Não tirou. E aí veio o giro.
Quem foi ao cinema começou a postar imagens da animação nas redes. A história de um bezerro aprendendo a andar, feita com orçamento mínimo, foi ganhando tração até os cinemas precisarem abrir sessões extras pra dar conta da demanda. Segundo o New York Times, o filme já arrecadou 20 milhões de yuans, algo em torno de R$ 15 milhões em bilheteria.
Vale o detalhe: os dois responsáveis por isso não tinham nenhuma experiência em animação quando começaram o projeto. Xin Yumeng trabalhava como designer de interiores. A mãe dele, Sun Lifang, aprendeu a escrever roteiros do zero pra ajudar o filho. A dupla fez o filme praticamente sem publicidade, sem estúdio por trás e sem o aparato que normalmente sustenta uma produção que vai disputar espaço em cinema.
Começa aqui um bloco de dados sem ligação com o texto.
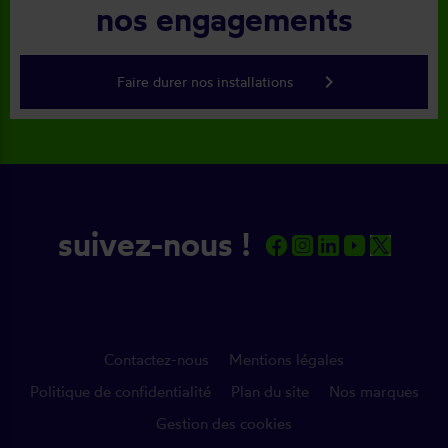
nos engagements
keyboard_arrow_right
Faire durer nos installations
suivez-nous !
Contactez-nous
Mentions légales
Politique de confidentialité
Plan du site
Nos marques
Gestion des cookies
O contraste é o que chama atenção. Grandes estúdios gastam fortunas pra garantir que o público apareça na estreia. Aqui, o público apareceu sozinho, duas semanas depois, depois de ver print de cena de bezerro no celular.
Ninguém comentou muito, mas isso é literalmente a validação máxima da era do algoritmo: nem trailer, nem campanha, nem influenciador pago. Só o boca a boca digital fazendo o trabalho de um departamento de marketing inteiro.
“Niu Lai” não é um blockbuster. É uma fábula simples sobre um animal aprendendo a se mover. E talvez seja exatamente isso que funcionou: sem pretensão, sem efeito especial impressionante, a história chegou em quem abaixou a guarda.
A mãe que aprendeu a escrever roteiro pra ajudar o filho faturou R$ 15 milhões de bilheteria. O bezerro que mal sabia andar virou fenômeno nacional. A moral aqui escreve sozinha.